The Fault in Our Stars – John Green
Publisher: Dutton (Penguin US)
Release Date: 10th January 2012
Other Titles by this Author: Looking for Alaska; An Abundance of Katherines; Paper Towns; Will Grayson, Will Grayson (with David Levithan)
Despite the tumour-shrinking medical miracle that has bought her a few years, Hazel has never been anything but terminal, her final chapter inscribed upon diagnosis. But when a gorgeous plot twist named Augustus Waters suddenly appears at Cancer Kid Support Group, Hazel’s story is about to be rewritten.
Insightful, bold, irreverent, and raw, The Fault in Our Stars is award-winning-author John Green’s most ambitious and heartbreaking work yet, brilliantly exploring the funny, thrilling, and tragic business of being alive and in love.
I don’t really know how to put my feelings about The Fault in Our Stars into coherent sentences and not spoil the story. But I shall try my hardest. Promise.
I guess I should start with Hazel. All of the words I could use to describe her don’t really seem enough: strong, fragile, snarky, spunky, angry, sad, witty and completely lovable. I’m in awe of how John Green is able to write a girl so well; I think he must just have a really good understanding of people. And he has serious skills. He got inside her head and touched on all of her fears, insecurities and wants, both related and unrelated to her illness. Haze is the type of girl who you’d be glad to know, even though she wouldn’t think so. Her observations and reflections on life are incredibly astute and things that I know would never cross my mind. Before reading The Fault in Our Stars I couldn’t even begin to understand what it would be like to be her, but now I know a little more.
And then there’s Augustus. Oh, Augustus. John Green really does know how to write the most incredible guys – though he’s not perfect by any stretch of the imagination. He’s clever, funny, sweet and really loves Hazel, but then something changes everything and he reacts in the way that most teenage boys would – he struggles. It was probably one of the most heartbreaking section of the novel when Augustus begun to come undone, and there were many of these moments. I adore this character.
John Green handled the reality of cancer and its wide repercussions beautifully. Okay, so in order to explain why this touched me so deeply, I’m going to have to go pretty personal: you’ve been warned. My mum has been suffering from cancer since 2007 and so, while with obvious differences, I understood what Hazel’s parents were going through and now that she’s been told that it’ll never be cured, I empathise even more. The situations are very dissimilar in quite a few aspects, however.

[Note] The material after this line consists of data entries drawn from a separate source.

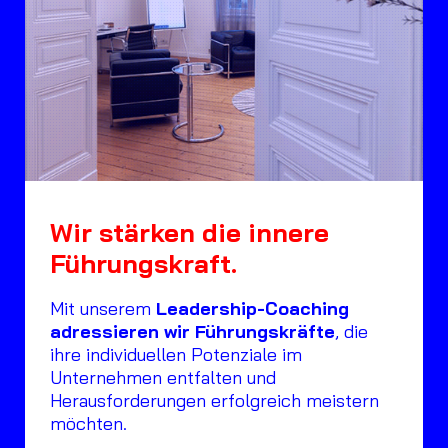
Wir stärken die innere
Führungskraft.
Mit unserem
Leadership-Coaching
adressieren wir Führungskräfte
, die
ihre individuellen Potenziale im
Unternehmen entfalten und
Herausforderungen erfolgreich meistern
möchten.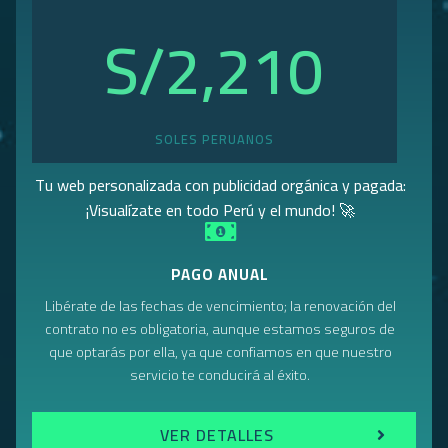
S/
5,283
SOLES PERUANOS
Tu web personalizada con publicidad orgánica y pagada:
¡Visualízate en todo Perú y el mundo! 🚀
PAGO ANUAL
Libérate de las fechas de vencimiento; la renovación del
contrato no es obligatoria, aunque estamos seguros de
que optarás por ella, ya que confiamos en que nuestro
servicio te conducirá al éxito.
VER DETALLES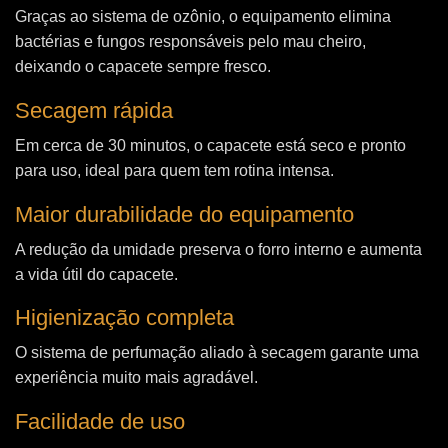
Graças ao sistema de ozônio, o equipamento elimina
bactérias e fungos responsáveis pelo mau cheiro,
deixando o capacete sempre fresco.
Secagem rápida
Em cerca de 30 minutos, o capacete está seco e pronto
para uso, ideal para quem tem rotina intensa.
Maior durabilidade do equipamento
A redução da umidade preserva o forro interno e aumenta
a vida útil do capacete.
Higienização completa
O sistema de perfumação aliado à secagem garante uma
experiência muito mais agradável.
Facilidade de uso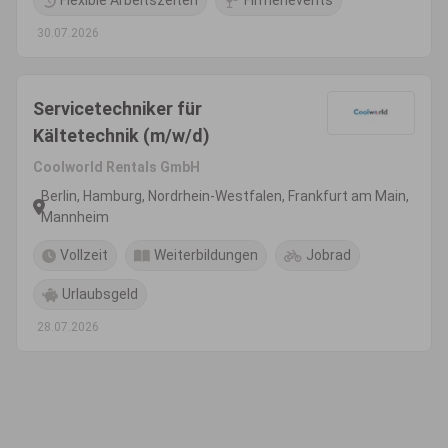
Flexible Arbeitszeiten
Firmenevents
30.07.2026
Servicetechniker für
Kältetechnik (m/w/d)
Coolworld Rentals GmbH
Berlin, Hamburg, Nordrhein-Westfalen, Frankfurt am Main,
Mannheim
Vollzeit
Weiterbildungen
Jobrad
Urlaubsgeld
28.07.2026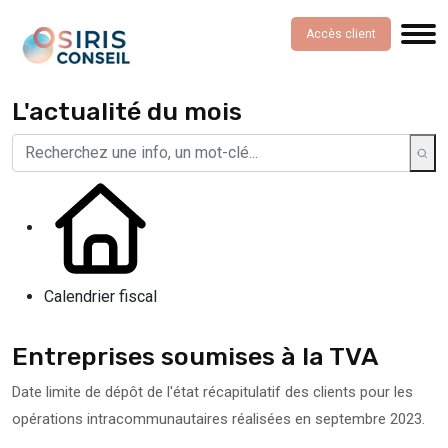
Accès client
L'actualité du mois
Calendrier fiscal
Entreprises soumises à la TVA
Date limite de dépôt de l'état récapitulatif des clients pour les
opérations intracommunautaires réalisées en septembre 2023.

The struggles, the fear and the depression were handled beautifully and, I think, accurately and I have so much respect for him for not shying away from the horrible reality of a disease such as cancer.
As you can probably imagine because of what I just said, I reacted very strongly to The Fault in Our Stars. I devoured the first 250 pages with occasional bursts of sniffles and then I had to put it in the freezer – I just couldn’t read it anymore; I was coming undone. I’ve never, ever had to do that before. My housemate even stopped cooking and came and gave me a hug.
The Fault in Our Stars is stunningly beautiful, heartbreaking, funny, endlessly clever and easily one of the best books that I’ll have the honour of reading for a long while.